My financial adviser swears his all-in fee ‘will never exceed 1.75%.’ Does this seem excessive?

Financial Planners


Question: Here is what a potential advisor wants to charge me. Does this seem excessive? It feels high to me. How should I move forward? 

We are paid two ways: 1) Investment advisory fees: We receive annual investment advisory fees (typically 1% per year) on assets that we oversee. There are asset manager fees/platform fees that are determined by whom we utilize to manage the investments. Our promise to clients is that their all-in fee will never exceed 1.75% annually. 2) Insurance commissions: We receive insurance commissions from life insurance, long term disability insurance, long term care insurance, property and casualty insurance that is based on the policy premiums. We do not charge planning fees.

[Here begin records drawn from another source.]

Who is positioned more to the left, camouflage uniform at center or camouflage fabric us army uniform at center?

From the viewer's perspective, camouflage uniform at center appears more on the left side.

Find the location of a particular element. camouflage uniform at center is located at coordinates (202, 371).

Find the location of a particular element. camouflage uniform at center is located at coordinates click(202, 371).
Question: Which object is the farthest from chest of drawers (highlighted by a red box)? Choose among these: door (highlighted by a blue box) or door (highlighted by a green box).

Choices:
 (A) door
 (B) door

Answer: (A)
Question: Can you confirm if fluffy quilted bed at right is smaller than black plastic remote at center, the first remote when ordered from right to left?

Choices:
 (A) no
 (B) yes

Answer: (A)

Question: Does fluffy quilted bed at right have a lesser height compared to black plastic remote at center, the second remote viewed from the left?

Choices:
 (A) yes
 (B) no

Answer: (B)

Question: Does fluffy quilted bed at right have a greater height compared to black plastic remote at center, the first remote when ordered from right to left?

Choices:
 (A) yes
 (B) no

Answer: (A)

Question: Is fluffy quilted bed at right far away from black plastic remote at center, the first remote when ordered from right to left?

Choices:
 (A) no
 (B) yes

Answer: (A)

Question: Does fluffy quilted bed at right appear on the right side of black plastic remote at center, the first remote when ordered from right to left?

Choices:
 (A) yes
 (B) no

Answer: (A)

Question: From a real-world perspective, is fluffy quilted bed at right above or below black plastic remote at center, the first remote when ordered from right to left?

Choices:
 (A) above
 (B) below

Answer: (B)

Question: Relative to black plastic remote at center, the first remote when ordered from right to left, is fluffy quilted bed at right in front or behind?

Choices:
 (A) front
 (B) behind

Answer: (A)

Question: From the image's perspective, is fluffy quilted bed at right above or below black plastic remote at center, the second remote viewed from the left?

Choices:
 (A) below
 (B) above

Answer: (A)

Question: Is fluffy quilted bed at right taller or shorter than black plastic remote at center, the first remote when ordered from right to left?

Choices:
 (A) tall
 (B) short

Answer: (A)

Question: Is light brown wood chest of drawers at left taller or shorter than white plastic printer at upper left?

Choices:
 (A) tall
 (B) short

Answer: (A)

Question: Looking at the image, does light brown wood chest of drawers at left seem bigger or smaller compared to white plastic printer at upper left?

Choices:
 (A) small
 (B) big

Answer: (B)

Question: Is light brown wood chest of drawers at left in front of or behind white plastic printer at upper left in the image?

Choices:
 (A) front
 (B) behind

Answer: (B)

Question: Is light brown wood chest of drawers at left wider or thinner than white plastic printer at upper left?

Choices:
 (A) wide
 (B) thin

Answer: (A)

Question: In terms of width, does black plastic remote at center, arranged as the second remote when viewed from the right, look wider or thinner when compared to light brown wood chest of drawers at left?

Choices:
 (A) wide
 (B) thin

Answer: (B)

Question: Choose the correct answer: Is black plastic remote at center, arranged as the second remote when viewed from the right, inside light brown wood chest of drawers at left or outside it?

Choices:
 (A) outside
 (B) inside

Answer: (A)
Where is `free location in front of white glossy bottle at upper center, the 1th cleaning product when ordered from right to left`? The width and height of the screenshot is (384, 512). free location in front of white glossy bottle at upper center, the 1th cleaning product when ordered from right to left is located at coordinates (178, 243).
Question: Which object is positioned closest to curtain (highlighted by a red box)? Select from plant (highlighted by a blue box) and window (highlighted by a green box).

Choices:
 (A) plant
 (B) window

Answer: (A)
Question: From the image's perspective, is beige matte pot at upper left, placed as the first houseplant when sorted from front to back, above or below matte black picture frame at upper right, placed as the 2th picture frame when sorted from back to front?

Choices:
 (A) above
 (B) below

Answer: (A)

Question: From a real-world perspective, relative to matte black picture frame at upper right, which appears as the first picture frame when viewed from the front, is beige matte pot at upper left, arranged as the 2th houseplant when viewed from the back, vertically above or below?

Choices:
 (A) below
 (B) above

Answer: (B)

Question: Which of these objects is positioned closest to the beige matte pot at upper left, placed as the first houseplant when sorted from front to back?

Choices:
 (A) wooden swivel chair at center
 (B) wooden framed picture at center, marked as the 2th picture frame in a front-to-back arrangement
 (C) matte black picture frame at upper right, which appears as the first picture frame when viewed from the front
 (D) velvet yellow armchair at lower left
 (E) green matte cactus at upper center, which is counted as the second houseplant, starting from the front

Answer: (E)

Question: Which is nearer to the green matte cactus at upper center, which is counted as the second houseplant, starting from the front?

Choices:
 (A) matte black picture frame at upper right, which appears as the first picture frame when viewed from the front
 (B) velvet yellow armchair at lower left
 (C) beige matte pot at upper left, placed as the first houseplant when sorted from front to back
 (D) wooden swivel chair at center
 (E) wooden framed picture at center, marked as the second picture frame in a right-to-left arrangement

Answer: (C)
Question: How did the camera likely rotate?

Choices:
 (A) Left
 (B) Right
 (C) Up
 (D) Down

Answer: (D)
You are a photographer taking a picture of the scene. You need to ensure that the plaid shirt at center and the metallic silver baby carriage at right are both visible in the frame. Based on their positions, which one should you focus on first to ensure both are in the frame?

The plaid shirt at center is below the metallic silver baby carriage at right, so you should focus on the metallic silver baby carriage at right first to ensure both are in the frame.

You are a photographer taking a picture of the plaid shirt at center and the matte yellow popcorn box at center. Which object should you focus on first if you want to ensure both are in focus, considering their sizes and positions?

Answer: The cost of financial advisory services varies based on factors such as the complexity of your financial situation, the type of services you require, the expertise of the adviser and the fee structure they employ. But the very short answer is that the all-in 1.75% all-in fee cap you mention is on the high side, pros say, though it does seem to include asset manager and platform fees. (Asset management fees are what you pay for someone to manage your investments and platform fees cover technology and investment platform services which are often passed on from the platform service to the adviser and then onto the client.)

Have an issue with your financial adviser or looking for a new one? Email questions or concerns to picks@marketwatch.com.

“Generally, the industry average for investment advisory fees hovers around 1% per annum of assets under management (AUM), particularly for AUM below $1 million. As your portfolio grows, the percentage often decreases,” says certified financial planner Blaine Thiederman at Progress Wealth Management. 

For Tara Unverzagt, certified financial planner at South Bay Financial Partners, a 1% model for investment advice only is too high. “The 1% is reasonable today for investment advice with financial planning, but if you don’t need a person to hold your hand, go with a robo adviser that will do the investing for you and help you not to do something silly when the market goes crazy,” says Unverzagt.

In other words, you can do likely better than 1.75%, and fees can add up to thousands of dollars. For reference, certified financial planner David Barfield at Datapoint Financial Planning gives this example: 1.75% on a $500,000 portfolio would be $8,750 per year and .25% would be $1,250 per year. “The finance industry knows how to make money, these little fees add up to big dollars and are killing people with and without wealth,” says Unverzagt.

For his part, certified financial planner Derieck Hodges at Anchor Pointe Wealth Management says that while lower fees are available, this 1.75% all-in-max fee might not be too high depending on what you are getting for it. “These fees are reasonable if the client is getting comprehensive planning advice like tax and estate planning and goal planning,” says Hodges.

It’s also worth noting that the adviser does not charge planning fees, which could result in overall cost savings compared to firms that charge separately for financial planning and asset management. Keep in mind that fees should always be judged in the context of overall value delivered. “While advisers tend to all sound alike and many describe themselves as being comprehensive, there are vast differences in the breadth and depth of services they provide,” says certified financial planner Eric Ross at F2 Wealth.

But however this adviser charges, one thing is certain: to ensure you fully understand what you’re getting for the cost, it’s important to clarify with the adviser exactly what services are included. 

The issue with an adviser who gets commissions

More concerning than the level of fees you describe is the potential conflict of interest with the insurance commissions. “When it comes to insurance commission, the practice is relatively common. Still, the potential for conflict of interest exists as advisers could be incentivized to recommend insurance products that offer higher commissions,” says Thiederman. 

“How will you be able to distinguish if an insurance recommendation is being influenced by the commissions the adviser receives? The compensation may be a direct commission or may be to qualify for a bonus or other type of incentive. There’s no need to work with an adviser who has these potential conflicts of interest. Many advisers do not accept any form of commissions, yet are highly skilled at helping clients evaluate their needs for life insurance, long-term care insurance, disability insurance and property and casualty insurance and can help make sure the consumer has the policies most appropriate for them,” says Ross.

How to evaluate a financial adviser besides fees

That said, fees shouldn’t be the only factor in your decision to hire a planner. “It’s crucial to consider the adviser’s credentials, their approach to financial planning and investment management, their transparency, and whether their services match your specific needs,” says Thiederman. If the fee still feels too high, it might be worth seeking out alternative quotes to compare. 

Remember, the goal is to find a balance between cost and value. “Just as the cheapest adviser isn’t necessarily the best, the most expensive one isn’t automatically the most effective or suitable for your needs,” says Thiederman.

You also might want to look beyond the assets under management model, such as an adviser who charges hourly or per-project fees. Fees for a time-based or hourly planner vary depending on location and their experience, but you can expect to pay between $150 and $450 per hour for advisory services. To find planners who charge hourly, visit the National Association of Personal Financial Advisors, Garrett Planning Network or XY Planning Network.